(Beginning of EXTRACT)

The next section allows you to tweak the actual output of the plugin on the front-end of your site, which you will add using shortcodes. For brevity’s sake, I won’t go into all of the details of what you can change, but you can choose what the text preceding your list will be, set your date format, choose to follow or no follow links, and change any text that is outputted. You will see all of these effects take place on your site immediately. You can also check a box at the bottom of the Settings page to disable all CSS styles related to the plugin if you would like to style it in your own CSS stylesheet.
The next step is to actually output the feed on your website. You can do this using the provided shortcode. To simply show all of the feeds that you have added combined together in one list, organized by recent date, simply include this shortcode in any post or page:
Or you can choose to include a list of parameters with the shortcode to control its output:
[wp-rss-aggregator links_before='<ul class="rss-aggregator">' links_after='</ul>' link_before='<li class="feed-item">' link_after='</li>' source='55,56' exclude='26,14' limit='10']
Most of these are pretty self-explanatory, but the links_before and links_after can be used to add an HTML element and class that wraps the entire list. Link_before and link_after add an HTML element and class to each individual feed item. the source and exclude parameters allow you to specify certain feed IDs that you either want to only include (source) or take out (exclude). Lastly, the limit parameter controls how many total items will be shown on the list. These parameters can be used to change the output of the plugin at any time on any post or page.

(End of EXTRACT)
(Beginning of RECORDS SUPPLIED)

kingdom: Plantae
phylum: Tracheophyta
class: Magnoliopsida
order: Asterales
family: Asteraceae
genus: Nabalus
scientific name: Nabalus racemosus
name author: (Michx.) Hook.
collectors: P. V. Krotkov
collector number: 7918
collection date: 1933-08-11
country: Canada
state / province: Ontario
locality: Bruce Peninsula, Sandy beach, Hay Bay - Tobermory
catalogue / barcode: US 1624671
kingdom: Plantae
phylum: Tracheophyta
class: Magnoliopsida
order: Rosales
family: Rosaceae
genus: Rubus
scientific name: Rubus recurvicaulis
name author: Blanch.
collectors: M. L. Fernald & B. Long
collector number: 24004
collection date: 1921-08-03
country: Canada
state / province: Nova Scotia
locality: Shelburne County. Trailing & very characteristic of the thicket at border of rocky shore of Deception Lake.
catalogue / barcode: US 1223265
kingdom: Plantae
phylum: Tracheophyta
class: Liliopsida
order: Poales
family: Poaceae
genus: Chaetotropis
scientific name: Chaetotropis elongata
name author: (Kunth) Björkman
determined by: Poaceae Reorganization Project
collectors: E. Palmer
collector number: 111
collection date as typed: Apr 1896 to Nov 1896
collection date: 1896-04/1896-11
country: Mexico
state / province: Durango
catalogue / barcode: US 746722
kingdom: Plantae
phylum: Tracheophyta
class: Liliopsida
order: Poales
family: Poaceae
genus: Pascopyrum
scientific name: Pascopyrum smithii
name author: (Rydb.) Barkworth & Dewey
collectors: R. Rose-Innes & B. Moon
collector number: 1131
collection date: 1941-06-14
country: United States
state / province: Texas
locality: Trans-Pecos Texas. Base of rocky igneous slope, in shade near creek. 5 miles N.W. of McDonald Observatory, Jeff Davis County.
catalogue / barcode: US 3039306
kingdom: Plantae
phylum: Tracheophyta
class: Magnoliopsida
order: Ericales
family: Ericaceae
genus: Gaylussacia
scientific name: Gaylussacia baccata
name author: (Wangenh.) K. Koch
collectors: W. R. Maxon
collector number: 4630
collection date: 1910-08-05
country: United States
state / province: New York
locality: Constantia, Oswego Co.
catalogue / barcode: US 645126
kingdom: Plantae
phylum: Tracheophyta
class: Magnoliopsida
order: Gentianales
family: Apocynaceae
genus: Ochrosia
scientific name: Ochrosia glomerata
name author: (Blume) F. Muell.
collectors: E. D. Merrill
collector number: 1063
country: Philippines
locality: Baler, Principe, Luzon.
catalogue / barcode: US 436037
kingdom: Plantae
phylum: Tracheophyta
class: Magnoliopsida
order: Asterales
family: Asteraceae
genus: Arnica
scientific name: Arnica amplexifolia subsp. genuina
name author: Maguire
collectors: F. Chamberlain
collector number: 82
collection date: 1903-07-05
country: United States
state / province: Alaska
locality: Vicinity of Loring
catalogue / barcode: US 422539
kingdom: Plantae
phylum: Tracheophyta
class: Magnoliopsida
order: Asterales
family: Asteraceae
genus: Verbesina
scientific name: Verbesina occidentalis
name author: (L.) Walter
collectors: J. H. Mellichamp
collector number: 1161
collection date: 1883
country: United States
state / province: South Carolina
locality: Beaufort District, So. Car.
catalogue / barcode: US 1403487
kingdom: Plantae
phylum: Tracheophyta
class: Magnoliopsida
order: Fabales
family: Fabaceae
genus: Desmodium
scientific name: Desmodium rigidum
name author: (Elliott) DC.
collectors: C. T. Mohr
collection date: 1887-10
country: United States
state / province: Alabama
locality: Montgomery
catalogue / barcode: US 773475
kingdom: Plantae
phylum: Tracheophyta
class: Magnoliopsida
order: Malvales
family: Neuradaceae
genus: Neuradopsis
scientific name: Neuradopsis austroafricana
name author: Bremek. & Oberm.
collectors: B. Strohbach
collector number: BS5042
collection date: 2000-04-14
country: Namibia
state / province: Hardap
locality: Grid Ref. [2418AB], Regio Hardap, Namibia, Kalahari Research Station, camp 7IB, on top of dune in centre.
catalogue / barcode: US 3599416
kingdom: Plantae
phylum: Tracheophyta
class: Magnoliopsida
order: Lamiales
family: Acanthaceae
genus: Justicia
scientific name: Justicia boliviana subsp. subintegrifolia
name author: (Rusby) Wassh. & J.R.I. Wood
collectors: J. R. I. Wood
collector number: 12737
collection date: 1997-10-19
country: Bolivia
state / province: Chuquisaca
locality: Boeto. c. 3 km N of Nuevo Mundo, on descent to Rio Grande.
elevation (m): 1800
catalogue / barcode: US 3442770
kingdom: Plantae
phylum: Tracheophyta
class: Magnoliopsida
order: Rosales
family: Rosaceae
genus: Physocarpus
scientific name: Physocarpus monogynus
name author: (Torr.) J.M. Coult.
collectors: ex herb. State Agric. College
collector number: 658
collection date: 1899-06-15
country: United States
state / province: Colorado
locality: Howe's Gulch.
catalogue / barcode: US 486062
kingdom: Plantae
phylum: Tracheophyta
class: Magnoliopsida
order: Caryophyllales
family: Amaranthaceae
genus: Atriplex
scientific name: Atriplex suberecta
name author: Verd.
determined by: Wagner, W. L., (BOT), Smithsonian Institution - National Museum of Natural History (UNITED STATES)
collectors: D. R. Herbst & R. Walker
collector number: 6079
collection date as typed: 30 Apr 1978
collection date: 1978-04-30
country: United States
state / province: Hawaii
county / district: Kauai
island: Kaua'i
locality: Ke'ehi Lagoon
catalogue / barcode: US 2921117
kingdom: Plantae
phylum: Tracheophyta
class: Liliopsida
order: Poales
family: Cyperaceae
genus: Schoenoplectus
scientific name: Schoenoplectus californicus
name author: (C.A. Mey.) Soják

(End of RECORDS SUPPLIED)

WHAT THIS EXERCISE ASKS —
1 – Translate this sentence from the RSS plugin tutorial above into Spanish: "You can do this using the provided shortcode."
2 – Carry the RSS plugin tutorial forward from the point where it stops, picking up after its last sentence.

PER-TASK OUTPUTS —
1 – Puedes hacerlo usando el shortcode proporcionado.

2 –
You can also visit RSS Aggregator -> All Feed Sources to see a quick view of all the feeds that you have added. You can easily view their IDs, see the next time each will be updated, and quickly pause each feed individually from this screen. If you hover over any item, you will see options to edit or trash the feed. You will also see “Fetch Feeds” and “Delete Feed Items.” If for any reason you want to reset or refresh the feed, you can click “Fetch Feeds.” If you want to remove all of the current items, when you are pausing a feed, for instance, you can delete them simply. If you visit RSS Aggregator -> Debugging you will also see an “Update All Feeds” and a “Delete and Re-import all feeds” button. These perform the same action but will act globally, for all imported feeds, instead of on any one individual one.
It is also worth mentioning that there are several add-ons that can extend the functionality of WP RSS Aggregator to allow you to group feeds into categories, output excerpts and thumbnails from feed items, filter through feeds by keyword, and create an auto blog. Chances are if you are searching for a feature, it is included in one of these add-ons.
Costs, Caveats, Etc.
WP RSS Aggregator responsibly makes use of a lot of WordPress best practices, such as using wp-cron for auto updates and utilizing SimplePie to cache feeds server-side. It has been going strong for about 2 years, and updates are fairly frequent. If you are looking for help with the plugin, the documentation is a great place to find tutorials and screencasts. Or you can fill out a form if you have a specific feature request. If you are having general problems with the plugin, visit the support forums.